Profitability was also strong. Non-GAAP net income surged 41% and posted earnings per share of $0.22. That's all well and good, but equally impressive are the company's margins, which continue to show strength and helped amass $46 million in cash flow. On a sequential basis, gross margin advanced 50 basis points, while operating margin grew almost 1%. Likewise, Aruba showed better cost management this quarter. Although operating expenses grew 15% year over year, it was 5% slower than the first quarter. Over all, this was a dominant quarter across the board.

Aruba capped it off with a raise, guiding the low end of third-quarter revenue to arrive almost $1 million higher than Street estimates. On the news, the stock soared more than 20%, which means that since the stock hit a low of $12.37 last July, shares are up almost 120%. And, more importantly, this beat-and-raise quarter validates the confidence that investors have shown on this stock. However, and equally important, it affirms why Aruba is one of the best M&A candidates on the market.

Waiting for the phone to ring, if it hasn't already
Cisco
(NASDAQ: CSCO  ) should come calling any minute now. With the wireless LAN market reaching $1 billion in the recent quarter, Aruba's industry-leading product portfolio is too valuable to ignore. Plus, with products such as Aruba Instant Enterprise, the company is beginning to deliver some higher win rates. The fact that Instant Enterprise is controller-less, which means it does not require any physical or virtual controllers.

Granted, Cisco's acquisition of Meraki falls along similar lines. But Aruba's dominance in "Bring your own device," or BYOD, can help Cisco offset its exit out of the application delivery control (or ADC) market, an area where it could not keep up with F5. Meanwhile, F5's recent acquisition of LineRate, a new hybrid cloud solution for mobile application management, puts F5 in a position to steal market share (among others) Aruba Networks. Essentially, the dominoes are beginning to form.

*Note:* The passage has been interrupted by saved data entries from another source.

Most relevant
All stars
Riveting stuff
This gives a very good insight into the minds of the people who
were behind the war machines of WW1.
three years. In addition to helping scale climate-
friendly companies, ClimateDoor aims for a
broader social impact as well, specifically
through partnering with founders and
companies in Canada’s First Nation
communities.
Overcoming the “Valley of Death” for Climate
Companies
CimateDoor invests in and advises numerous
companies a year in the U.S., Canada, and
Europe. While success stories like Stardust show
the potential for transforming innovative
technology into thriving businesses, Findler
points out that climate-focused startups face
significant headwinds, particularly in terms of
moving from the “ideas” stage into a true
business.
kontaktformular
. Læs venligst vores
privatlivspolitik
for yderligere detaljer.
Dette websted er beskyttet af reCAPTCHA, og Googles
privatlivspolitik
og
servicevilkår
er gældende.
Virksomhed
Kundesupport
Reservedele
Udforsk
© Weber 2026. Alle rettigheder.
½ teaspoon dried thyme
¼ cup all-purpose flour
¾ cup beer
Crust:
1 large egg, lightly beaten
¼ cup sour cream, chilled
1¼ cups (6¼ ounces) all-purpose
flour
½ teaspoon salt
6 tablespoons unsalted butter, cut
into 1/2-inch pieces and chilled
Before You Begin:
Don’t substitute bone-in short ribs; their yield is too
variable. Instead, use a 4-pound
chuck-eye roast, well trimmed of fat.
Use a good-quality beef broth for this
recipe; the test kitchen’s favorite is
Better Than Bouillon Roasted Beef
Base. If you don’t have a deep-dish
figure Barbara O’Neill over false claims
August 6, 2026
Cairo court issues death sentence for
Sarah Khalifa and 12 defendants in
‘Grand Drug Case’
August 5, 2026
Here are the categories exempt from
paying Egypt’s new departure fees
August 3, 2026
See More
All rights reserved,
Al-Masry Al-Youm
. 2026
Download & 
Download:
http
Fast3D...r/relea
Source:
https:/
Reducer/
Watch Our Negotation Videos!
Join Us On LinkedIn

The other possible candidate is Oracle, which has been slowly building its one-stop-shop enterprise objectives with via M&A, most recently buying Acme Packet. But for Oracle, playing "defense" could just be the strategy, given that Acme Packet already competes directly with Cisco, which recently acquired Intucell. Oracle wants what Cisco has. And Aruba's BYOD dominance in mobile WiFi can help Oracle leverage Acme Packet's 40% lead in the session boarder control market. Plus, not only does this give Oracle an entry in the realm of consumer products, but it also presents Oracle an advantage over cloud rivals such as Microsoft and salesforce.com.

For now, Aruba is an island with considerable growth. And as long as mobile devices continue their uptrend, there's no stopping this story. And despite the recent run in the stock price, these shares can still climb north of $30 on the strength of long-term free cash flow growth. In that regard, it would be a mistake for Cisco and Oracle to let this company get too expensive.